1907 Kingston, New York Bronze Medal, Engraved and Struck by Tiffany & Co. in Bronze, Commemorating the 250th Anniversary of the Founding of the City with Portrait Bust of Peter Stuyvesant. Choice Uncirculated.63 mm. A wonderful historical Commemorative medal. Displays, Obverse: Portrait Bust of Peter Stuyvesant shown in his broad-brimmed period hat. Reverse: Wreath and Seal of Novum Belgium enclose commemorative inscription. “Tiffany & Co.” appears in small letters at bottom right. Smooth hard satiny surfaces having a light copper-bronze pleasing appearance. A lovely turn-of-the-century example by Tiffany & Company.
Kingston is a City in and the county seat of Ulster County, New York, United States. It is 91 miles (146 km) north of New York City and 59 miles (95 km) south of Albany. The city's metropolitan area is grouped with the New York metropolitan area around Manhattan by the United States Census Bureau. It became New York's first capital in 1777. During the American Revolutionary War, the city was burned by the British on October 13, 1777, after the Battles of Saratoga.
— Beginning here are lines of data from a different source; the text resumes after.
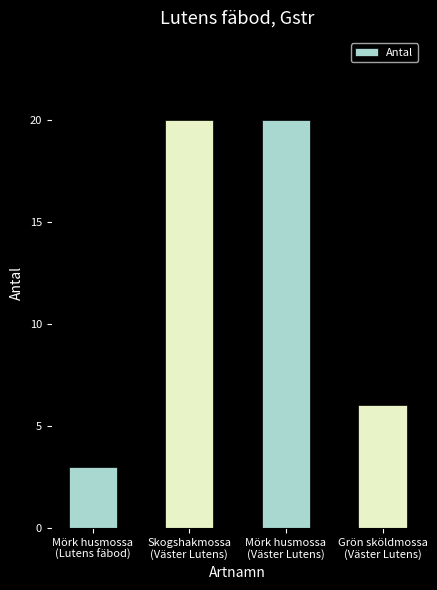

What is the sum of all values?

49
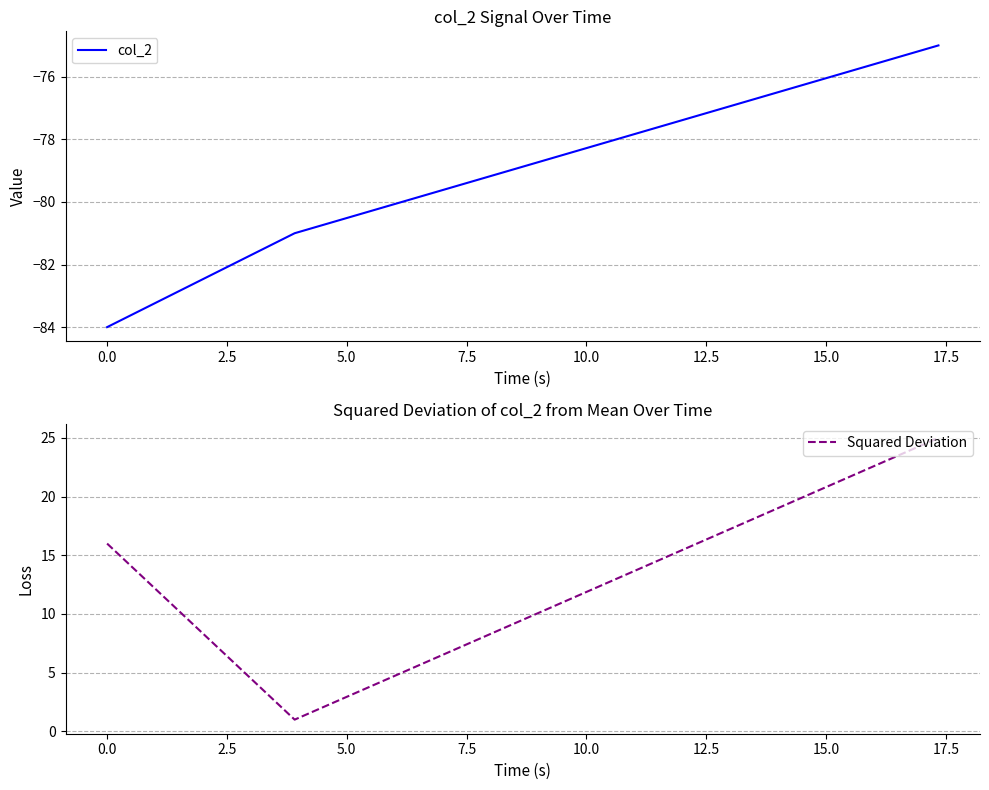

What is the minimum value for col_2?

-84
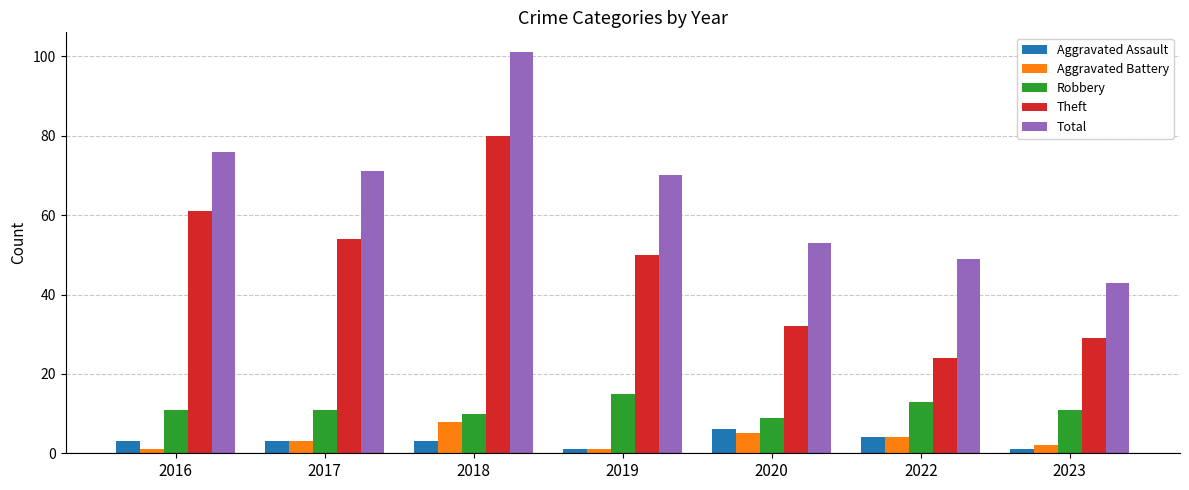

What is the sum of all Total values?

463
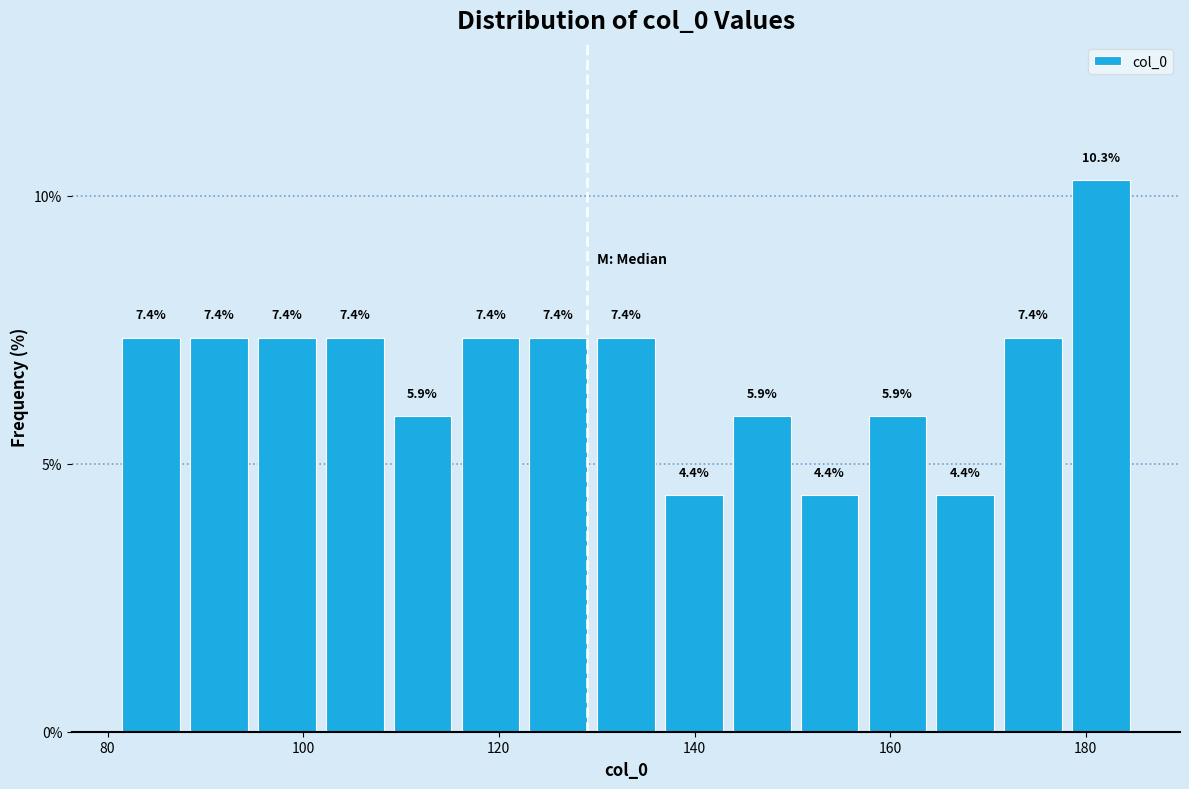

Around what value on the x-axis is the tallest bar? Give the approximate position of its centre, as read against the axis.

182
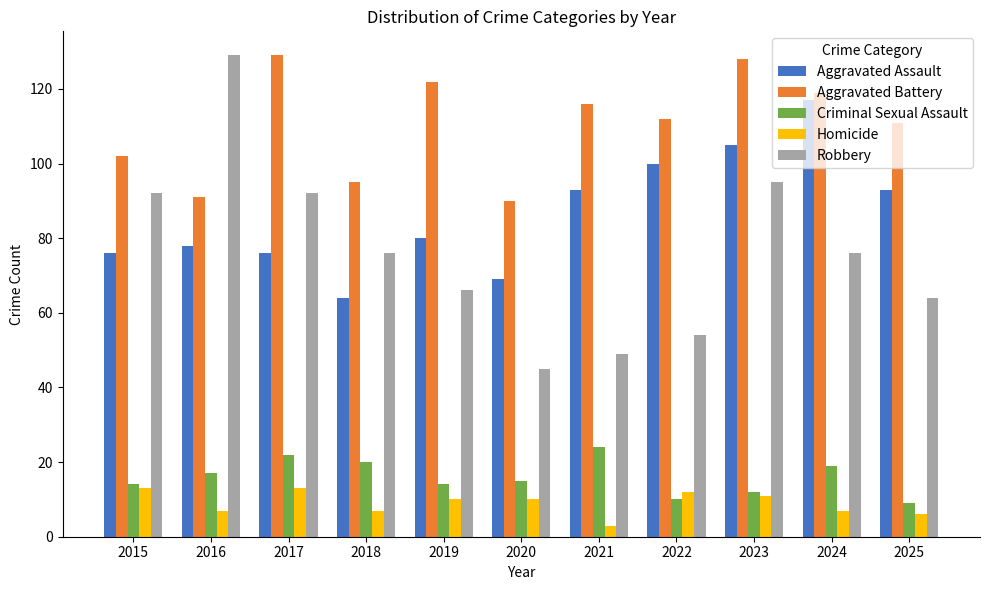

What is the average value of the Aggravated Assault series?

86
In the 19th century, the city became an important transport hub after the discovery of natural cement in the region. It had connections to other markets through both the railroad and canal connections.
Many of the older buildings are considered contributing as part of three historic districts, including the Stockade District uptown, the Midtown Neighborhood Broadway Corridor, and the Rondout-West Strand Historic District downtown. Each district is listed on the National Register of Historic Places.
Peter Stuyvesant (in Dutch also Pieter and Petrus Stuyvesant; c. 1592 – August 1672) served as the last Dutch director-general of the colony of New Netherland from 1647 until it was ceded provisionally to the English in 1664, after which it was split into New York and New Jersey with lesser territory becoming parts of other states. He was a major figure in the early history of New York City and his name has been given to various landmarks and points of interest throughout the city (e.g. Stuyvesant High School, Stuyvesant Town, Bedford–Stuyvesant neighborhood, etc.).
Peter Stuyvesant's accomplishments as Director-general included a great expansion for the settlement of New Amsterdam beyond the southern tip of Manhattan. Among the projects built by Stuyvesant's administration were the protective wall on Wall Street, the canal that became Broad Street, and Broadway.
Stuyvesant, himself a member of the Dutch Reformed Church, opposed religious pluralism and came into conflict with Lutherans, Jews, Roman Catholics, and Quakers as they attempted to build places of worship in the city and practice their faiths.